Staff writer
Food is an important part of the heritage of Kansas, and the heritage of recipes passed down from generation to generation is an active organism.
Jane Marshall observed that Friday in her food heritage presentation for Learning in Retirement at Tabor College. She began her program with a slideshow. She regaled the exploits of pioneer women, who she said are her heroes, who would churn 13 barrels of butter and back five loaves of bread on their sick days.
After the main program, Marshall grabbed a handheld microphone, stepped into the crowd, and asked her audience about their own food experience. She improvised the question-and-answer session to utilize an older crowd that had established food memories.
There were examples where improvisation was prevalent. Connie Isaac, who runs the learning in retirement program, said her mother would take left over pastries and bake them together to form Snetka.
“A lot of times that was better than the pastries,” Isaac said.
Another woman said her mother would use syrup instead of sugar in sugar cookies because of a sugar shortage during World War II.
Diverse memories started to pour out from the crowd. One woman talked about her mother making kolaches using the fruit from trees in her front yard.
A man said his mother would make custard pie on Saturday and his family would eat the pie for breakfast on Sunday morning.
“I would want to eat breakfast with your family,” Marshall said.
Ray Frantz talked about his mother making Russian pancakes, a version of crepes. She would make them one at a time in a single skillet.
“It took a while to feed a family of seven,” Franz said.
Bill Marshall recalled watching his grandmother kneed and work Dutch bread in her kitchen. He added that no one in his family has been able to recreate the flavor of the cinnamon raisin bread achieved by his mother and grandmother.
Marshall interspersed her own family food stories in with the group. She talked about her grandmother’s watermelon pickle recipe.
“The recipe wasn’t special because of the food; it could have been anyone’s watermelon pickle recipe,” Marshall said. “It was special because it was my grandmother’s watermelon pickle recipe.”
Marshall wanted to stress two messages in the presentation.

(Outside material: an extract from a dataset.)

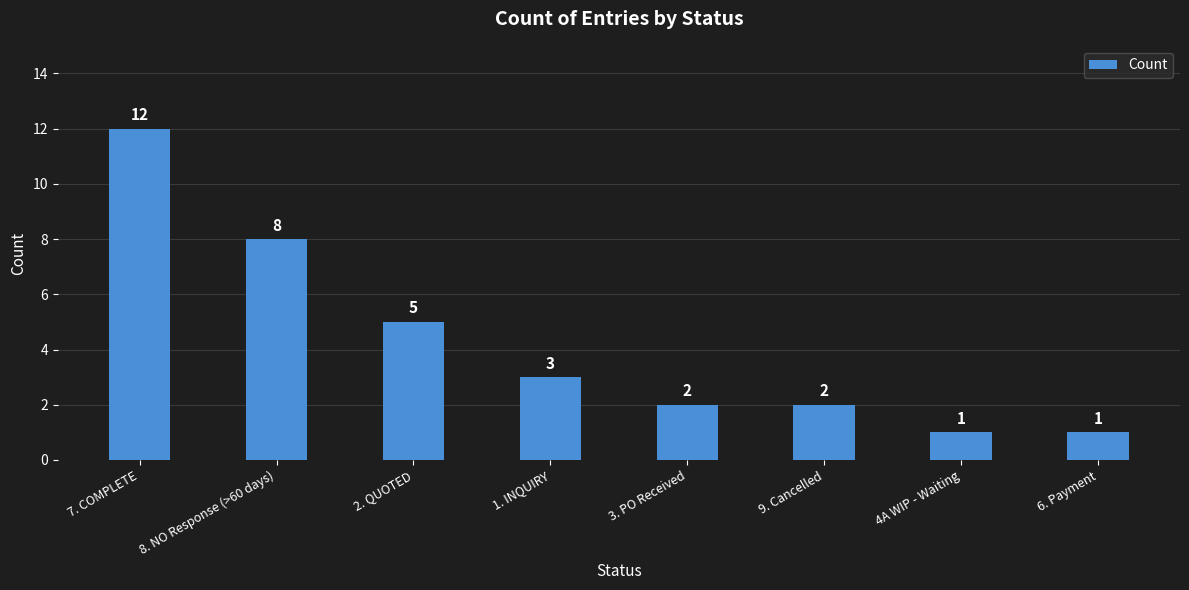

What is the value of the 8th bar from the left?

1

First, she wanted to instill that food stories and recipes deserve to be catalogued.
She was preaching to the choir. Marshall grew up on a farm outside of Elmdale and she is familiar with Marion County food culture based on eastern European cuisine. With the Heritage recipe project Marshall has started at Kansas State University, where she is a professor, she has already received several variations on beirocks and varenyky.
The second message was that remembering food and recipes was another way of remembering the special people who created them.
“It sustains the memory of the people who made them,” Marshall said.